注目を集めたのもほんのわずかの時間だけであり、成果もまったくだせなかったためいつしか忘れられていってしまった。人に忘れられ、まったく成果も上げられていなかったチームは焦り始めたのか、
「我々が天使が持つといわれている完全治癒能力の開発に成功すれば、これまでは治療不可能といわれてきた病気も完治させることができるようになるでしょう。それどころか、不慮の事故などで失ってしまった四肢を治すこともできるようになるはずです。皆さんが協力してくださればその未来も実現できます。そのような未来を実現できるよう、人々に隠れている天使の方を説得してください。お願いします!」
と、テレビで頭を下げたこともあった。しかし、天使にとっては幸運なことに、人々にとっては低確率の事故や病気のことよりも日々の仕事や勉学のほうが重要視され関心をもたれることは少なかった。そのことに腹を立てたのか、ついに、
天使捕獲作戦
という、禍々しい名前の作戦が発表され、テレビなどで再び注目を集めることになった。
具体的な内容は、一般人が天使の居場所、容姿、などをチームに報告すると報酬金がもらえ、さらに捕獲していた場合はさらに多くの報酬がもらえるというものだった。

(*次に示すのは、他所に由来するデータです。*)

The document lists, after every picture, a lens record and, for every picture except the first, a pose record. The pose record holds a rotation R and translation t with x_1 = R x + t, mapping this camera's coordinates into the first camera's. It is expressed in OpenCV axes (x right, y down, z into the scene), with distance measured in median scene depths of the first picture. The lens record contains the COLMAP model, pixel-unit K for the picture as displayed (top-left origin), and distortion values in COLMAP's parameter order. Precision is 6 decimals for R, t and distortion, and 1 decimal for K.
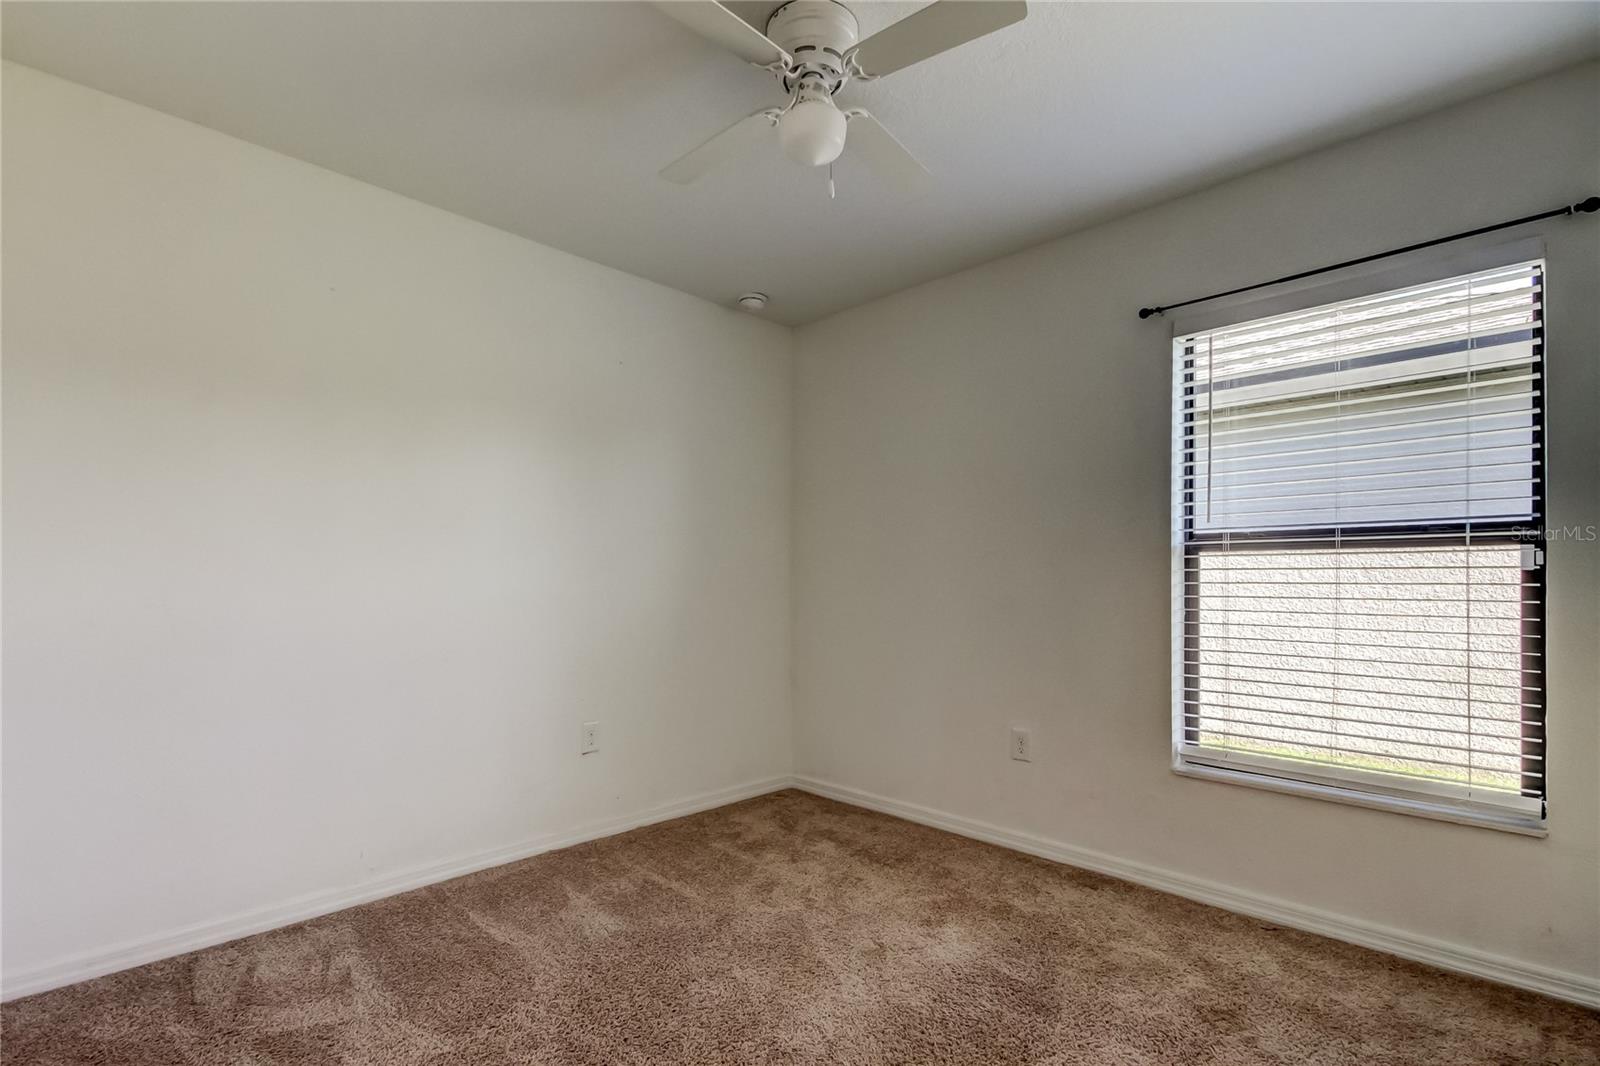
lens RADIAL K [[752.0, 0, 832.8], [0, 752.0, 565.7], [0, 0, 1]] dist [0.014595, -0.000709]
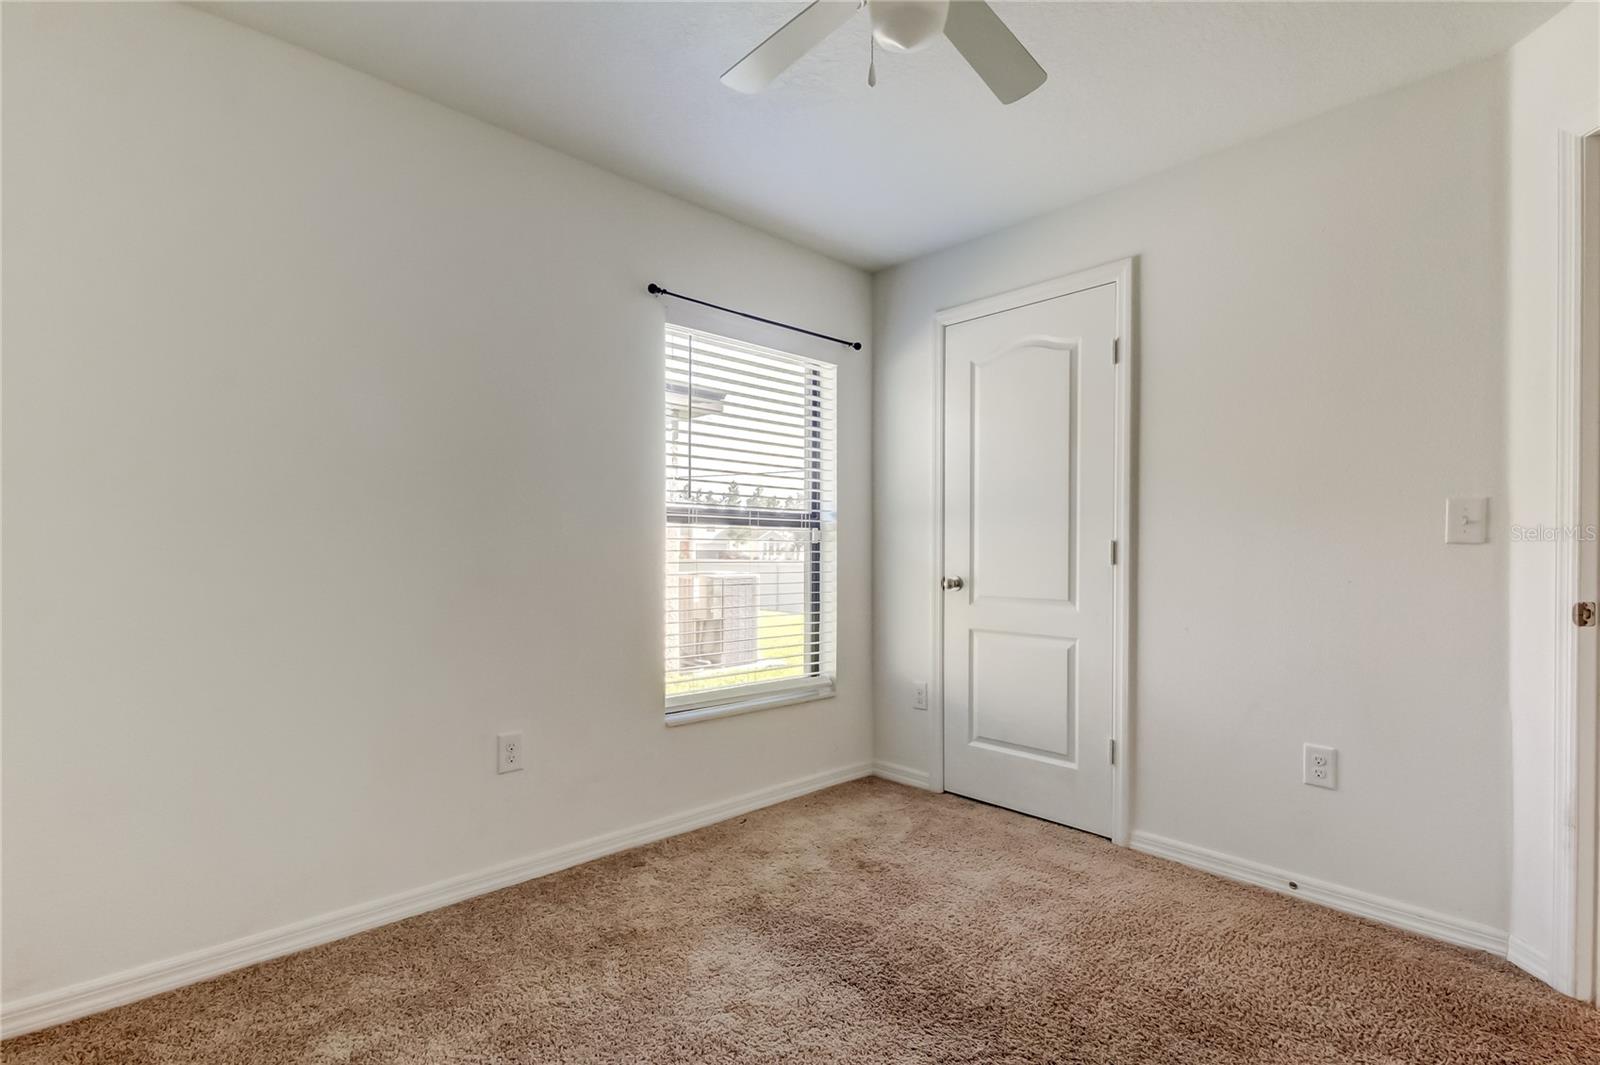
lens RADIAL K [[752.0, 0, 796.6], [0, 752.0, 541.2], [0, 0, 1]] dist [0.014595, -0.000709]
pose [[0.070238, 0.008455, 0.997494, -0.599851], [-0.030126, 0.999526, -0.006351, 0.010259], [-0.997075, -0.029605, 0.070459, 0.728390]]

天使の人権をまったくといっていいほど考えていない作戦内容に、人々が反対しないわけがなかった。
「天使の人自体の人権は考えていますか?」
という取材班の問いに対して、
「天使を捕まえても殺すわけではありません、研究が終わり次第釈放するつもりでいます。さらに言うと、天使は天使です。人は翼を持たず、治癒する能力も持ってない、天使は人とは別の生き物です。あなた方は水族館や動物園にいる動物を見て、捕まっているからかわいそうなどと思いますか?思わないでしょう?それは何故でしょうか?無意識に人とは別の生き物であると思っているからではないですか?天使は人と同じ容姿をしていますが、まどわされてはいけません。天使だって人とは違う生き物なのですよ。なら人権は関係ないことですよね?」
などという理論を繰り広げた時には一般人からもひかれてしまい、いつしか”天使狩り”という笑えない呼び称が付いた。